Better Roads Staff
For most of the project, FNF ran 23 belly dump trucks, most of them doubles, to haul asphalt out to the project. By using the same trucks to back-haul reclaimed-asphalt pavement (RAP) from the mill to the stockpile, FNF significantly boosted trucking efficiency. If milling and paving had been done with separate trucks, the project would have required a total of about 35 trucks.
FNF figured the more efficient operation into its bid. “It worked out real well, and cut down tremendously on the number of trucks we needed and, therefore, the trucking hours,” says Amator. Most of the truck tractors were made by Kenworth or Navistar (International).
And by using double trucks, FNF could haul up to 26 tons of payload per hauling unit. By contrast, a street belly dump can only haul 24 tons. FNF used a few single-trailer belly dumps for locations, such as bridges, that required the trucks to back up. Double trucks don’t back up very well.
As is common in the Western United States, the trucks laid down a windrow of asphalt, in this case in front of a Cedarapids pickup machine. For paving, FNF used a Caterpillar AP 1055 paver. Compaction was accomplished by three Caterpillar Model 634 rollers, all steel-wheeled machines.
The breakdown roller ran close behind the paver and made six passes. Behind that came the intermediate roller, which typically made four passes in vibratory mode. “And once the asphalt cooled down to about 180 degrees, we put a finish roller on it and ran that one in static mode,” Amator says. “We would make two static passes to finish off the compaction effort.” With the placement of a 1⁄2-inch open graded wearing course, the paving was complete.
ADOT allows up to a $4.00 per ton bonus for mix quality. Half of that comes from meeting asphalt content and gradations, and the other $2.00 can result from achieving compaction. “We averaged about $2.30 of the $4.00 per ton possible bonus on that,” Amator says.
For ride quality, ADOT awards bonuses for an International Roughness Index of anything below a 39. FNF averaged a 28 on the IRI – and won smoothness bonuses of $250,000.
How was that smoothness achieved? “We ran leveling skis on the milling machine itself,” says Amator. “And we had leveling skis on the paver also. We try to maintain a constant speed with our paver, and had good communications between the hot plant and the paving crew. If the hot plant had to slow down for any reason, the paver would do the same, to match the plant’s production rate. That way we seldom have to stop the paver.
“Plus we had a very experienced paving crew out there. Rick Allen was our paving superintendent, and he has more than 35 years of experience at this. The project went very well. We were very pleased. And again, that success doesn’t come from FNF alone – ADOT was a very good partner for us.”
County Road F gets an ‘A’
It can get warm in Wisconsin in June.
This past June, Calumet County became ready to lay the surface course of asphalt on a 4.7-mile stretch of County Road F in Wisconsin.
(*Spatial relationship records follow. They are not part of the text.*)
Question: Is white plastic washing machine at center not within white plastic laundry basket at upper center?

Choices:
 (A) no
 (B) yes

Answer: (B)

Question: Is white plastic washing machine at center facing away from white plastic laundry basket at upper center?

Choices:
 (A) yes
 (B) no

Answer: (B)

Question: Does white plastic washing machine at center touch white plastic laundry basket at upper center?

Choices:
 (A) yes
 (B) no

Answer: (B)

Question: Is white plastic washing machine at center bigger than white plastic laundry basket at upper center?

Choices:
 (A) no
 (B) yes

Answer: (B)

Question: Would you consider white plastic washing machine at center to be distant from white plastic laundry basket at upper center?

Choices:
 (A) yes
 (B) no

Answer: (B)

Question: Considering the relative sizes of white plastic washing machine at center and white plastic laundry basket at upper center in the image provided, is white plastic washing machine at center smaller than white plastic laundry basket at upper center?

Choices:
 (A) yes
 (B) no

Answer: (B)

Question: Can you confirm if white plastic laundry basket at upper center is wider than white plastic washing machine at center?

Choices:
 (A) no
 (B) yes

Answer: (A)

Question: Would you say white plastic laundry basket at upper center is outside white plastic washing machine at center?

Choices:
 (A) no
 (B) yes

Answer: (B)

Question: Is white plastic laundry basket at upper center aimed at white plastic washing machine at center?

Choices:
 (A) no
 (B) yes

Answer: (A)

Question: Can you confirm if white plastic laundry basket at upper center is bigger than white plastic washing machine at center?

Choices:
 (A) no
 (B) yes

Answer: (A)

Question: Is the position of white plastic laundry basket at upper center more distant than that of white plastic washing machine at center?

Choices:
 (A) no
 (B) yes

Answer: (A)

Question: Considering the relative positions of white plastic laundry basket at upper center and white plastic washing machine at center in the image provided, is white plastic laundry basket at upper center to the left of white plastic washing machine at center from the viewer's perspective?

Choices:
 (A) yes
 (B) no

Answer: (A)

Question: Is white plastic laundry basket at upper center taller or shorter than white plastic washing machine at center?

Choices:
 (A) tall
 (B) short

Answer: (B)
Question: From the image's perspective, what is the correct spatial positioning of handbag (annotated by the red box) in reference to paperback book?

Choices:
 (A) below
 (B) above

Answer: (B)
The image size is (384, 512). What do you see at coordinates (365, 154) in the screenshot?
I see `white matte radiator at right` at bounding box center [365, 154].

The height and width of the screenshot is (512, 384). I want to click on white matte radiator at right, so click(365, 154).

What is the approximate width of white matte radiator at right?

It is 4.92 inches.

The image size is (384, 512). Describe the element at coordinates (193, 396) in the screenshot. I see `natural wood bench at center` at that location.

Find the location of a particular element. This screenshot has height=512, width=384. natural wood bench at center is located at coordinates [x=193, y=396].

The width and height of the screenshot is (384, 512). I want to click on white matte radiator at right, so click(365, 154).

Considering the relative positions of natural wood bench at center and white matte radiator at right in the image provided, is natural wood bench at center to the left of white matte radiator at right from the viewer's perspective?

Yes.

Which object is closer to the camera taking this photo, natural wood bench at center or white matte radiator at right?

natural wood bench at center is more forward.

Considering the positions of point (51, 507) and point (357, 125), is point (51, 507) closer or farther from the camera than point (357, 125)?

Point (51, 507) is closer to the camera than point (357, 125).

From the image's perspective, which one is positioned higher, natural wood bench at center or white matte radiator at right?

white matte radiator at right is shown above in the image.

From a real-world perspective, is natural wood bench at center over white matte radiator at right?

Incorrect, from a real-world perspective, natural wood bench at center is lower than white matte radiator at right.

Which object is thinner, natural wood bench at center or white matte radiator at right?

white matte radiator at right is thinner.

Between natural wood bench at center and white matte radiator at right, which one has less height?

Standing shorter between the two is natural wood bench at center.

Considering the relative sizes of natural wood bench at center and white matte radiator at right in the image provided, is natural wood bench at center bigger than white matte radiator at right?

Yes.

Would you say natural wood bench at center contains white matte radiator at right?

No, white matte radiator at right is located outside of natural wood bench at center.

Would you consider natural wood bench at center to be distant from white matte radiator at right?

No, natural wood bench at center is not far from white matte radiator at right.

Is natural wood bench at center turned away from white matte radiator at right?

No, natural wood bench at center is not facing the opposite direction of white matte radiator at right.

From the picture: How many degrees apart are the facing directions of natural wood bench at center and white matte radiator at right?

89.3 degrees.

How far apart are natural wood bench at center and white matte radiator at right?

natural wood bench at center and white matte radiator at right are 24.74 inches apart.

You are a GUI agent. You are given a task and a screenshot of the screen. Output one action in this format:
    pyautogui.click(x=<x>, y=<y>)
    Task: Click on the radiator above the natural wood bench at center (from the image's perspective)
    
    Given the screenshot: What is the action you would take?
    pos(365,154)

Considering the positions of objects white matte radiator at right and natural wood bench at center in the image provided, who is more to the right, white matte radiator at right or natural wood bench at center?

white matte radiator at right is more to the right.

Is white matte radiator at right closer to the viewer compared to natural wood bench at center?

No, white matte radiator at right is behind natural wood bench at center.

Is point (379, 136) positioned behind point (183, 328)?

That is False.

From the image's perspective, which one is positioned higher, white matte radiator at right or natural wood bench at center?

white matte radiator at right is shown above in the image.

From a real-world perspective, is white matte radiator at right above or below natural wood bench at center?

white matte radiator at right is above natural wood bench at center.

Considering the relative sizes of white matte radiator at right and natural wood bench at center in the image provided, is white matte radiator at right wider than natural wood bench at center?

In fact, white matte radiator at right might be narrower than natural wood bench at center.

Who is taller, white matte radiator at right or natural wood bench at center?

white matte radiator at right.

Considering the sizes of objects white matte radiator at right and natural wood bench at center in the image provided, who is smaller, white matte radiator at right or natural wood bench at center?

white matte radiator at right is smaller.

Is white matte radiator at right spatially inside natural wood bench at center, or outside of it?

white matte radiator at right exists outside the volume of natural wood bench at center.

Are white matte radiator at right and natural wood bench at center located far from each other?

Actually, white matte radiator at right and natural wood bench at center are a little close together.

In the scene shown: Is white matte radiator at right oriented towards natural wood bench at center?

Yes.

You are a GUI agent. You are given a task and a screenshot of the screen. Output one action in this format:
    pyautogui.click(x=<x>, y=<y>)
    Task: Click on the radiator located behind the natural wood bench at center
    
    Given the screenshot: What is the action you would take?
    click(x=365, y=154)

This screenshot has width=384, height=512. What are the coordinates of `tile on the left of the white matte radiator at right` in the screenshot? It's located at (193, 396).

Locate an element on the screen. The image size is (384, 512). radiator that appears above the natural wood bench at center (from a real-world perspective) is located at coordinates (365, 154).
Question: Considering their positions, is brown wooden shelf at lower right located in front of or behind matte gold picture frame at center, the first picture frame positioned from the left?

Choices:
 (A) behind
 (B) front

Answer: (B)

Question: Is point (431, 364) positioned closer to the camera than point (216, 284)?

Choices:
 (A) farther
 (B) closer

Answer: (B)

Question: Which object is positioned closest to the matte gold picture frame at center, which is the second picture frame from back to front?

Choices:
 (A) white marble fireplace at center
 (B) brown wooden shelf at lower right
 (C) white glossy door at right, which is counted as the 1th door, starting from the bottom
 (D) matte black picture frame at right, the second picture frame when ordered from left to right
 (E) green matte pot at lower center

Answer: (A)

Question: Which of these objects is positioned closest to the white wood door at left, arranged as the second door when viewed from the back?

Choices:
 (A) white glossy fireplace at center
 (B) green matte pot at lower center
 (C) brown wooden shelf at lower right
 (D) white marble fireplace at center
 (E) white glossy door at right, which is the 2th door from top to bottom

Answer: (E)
The county hired Northeast Asphalt of Greenville, Wis.
Says Craig Van Beek, project manager for Northeast Asphalt: “We would pave part of the project with warm mix and the remainder with hot mix,” says Van Beek. “The county was excited about the idea, so we proceeded. The total overall tonnage on the project was 9,320 tons, and of that, we used a warm-mix additive for 2,320 tons. It worked out well.”